◆ **SOURCE INFORMATION**

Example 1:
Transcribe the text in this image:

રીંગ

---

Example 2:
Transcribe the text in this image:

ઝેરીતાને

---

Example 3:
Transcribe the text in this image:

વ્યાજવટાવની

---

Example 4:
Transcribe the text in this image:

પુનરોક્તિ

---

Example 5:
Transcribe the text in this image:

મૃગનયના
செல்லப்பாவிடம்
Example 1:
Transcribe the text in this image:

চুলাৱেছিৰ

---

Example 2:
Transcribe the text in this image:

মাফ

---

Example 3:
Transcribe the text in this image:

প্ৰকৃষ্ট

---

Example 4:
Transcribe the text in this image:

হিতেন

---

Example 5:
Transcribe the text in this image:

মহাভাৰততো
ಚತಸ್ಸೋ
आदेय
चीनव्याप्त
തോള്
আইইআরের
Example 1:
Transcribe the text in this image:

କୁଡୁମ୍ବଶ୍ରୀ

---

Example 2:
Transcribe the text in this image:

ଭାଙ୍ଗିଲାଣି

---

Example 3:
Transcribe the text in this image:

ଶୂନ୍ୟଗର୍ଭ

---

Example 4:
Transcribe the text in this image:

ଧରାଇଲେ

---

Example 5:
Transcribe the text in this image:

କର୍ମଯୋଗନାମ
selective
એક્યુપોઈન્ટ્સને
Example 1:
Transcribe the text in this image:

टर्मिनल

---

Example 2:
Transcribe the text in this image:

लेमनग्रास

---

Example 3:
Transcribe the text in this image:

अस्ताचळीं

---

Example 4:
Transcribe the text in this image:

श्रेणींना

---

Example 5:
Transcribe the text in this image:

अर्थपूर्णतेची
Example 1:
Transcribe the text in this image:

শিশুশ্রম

◆ **WHAT IS NEEDED**
Retype each line of the material above exactly.

◆ **RESPONSE BELOW**
Example 1:
Transcribe the text in this image:

રીંગ

---

Example 2:
Transcribe the text in this image:

ઝેરીતાને

---

Example 3:
Transcribe the text in this image:

વ્યાજવટાવની

---

Example 4:
Transcribe the text in this image:

પુનરોક્તિ

---

Example 5:
Transcribe the text in this image:

મૃગનયના
செல்லப்பாவிடம்
Example 1:
Transcribe the text in this image:

চুলাৱেছিৰ

---

Example 2:
Transcribe the text in this image:

মাফ

---

Example 3:
Transcribe the text in this image:

প্ৰকৃষ্ট

---

Example 4:
Transcribe the text in this image:

হিতেন

---

Example 5:
Transcribe the text in this image:

মহাভাৰততো
ಚತಸ್ಸೋ
आदेय
चीनव्याप्त
തോള്
আইইআরের
Example 1:
Transcribe the text in this image:

କୁଡୁମ୍ବଶ୍ରୀ

---

Example 2:
Transcribe the text in this image:

ଭାଙ୍ଗିଲାଣି

---

Example 3:
Transcribe the text in this image:

ଶୂନ୍ୟଗର୍ଭ

---

Example 4:
Transcribe the text in this image:

ଧରାଇଲେ

---

Example 5:
Transcribe the text in this image:

କର୍ମଯୋଗନାମ
selective
એક્યુપોઈન્ટ્સને
Example 1:
Transcribe the text in this image:

टर्मिनल

---

Example 2:
Transcribe the text in this image:

लेमनग्रास

---

Example 3:
Transcribe the text in this image:

अस्ताचळीं

---

Example 4:
Transcribe the text in this image:

श्रेणींना

---

Example 5:
Transcribe the text in this image:

अर्थपूर्णतेची
Example 1:
Transcribe the text in this image:

শিশুশ্রম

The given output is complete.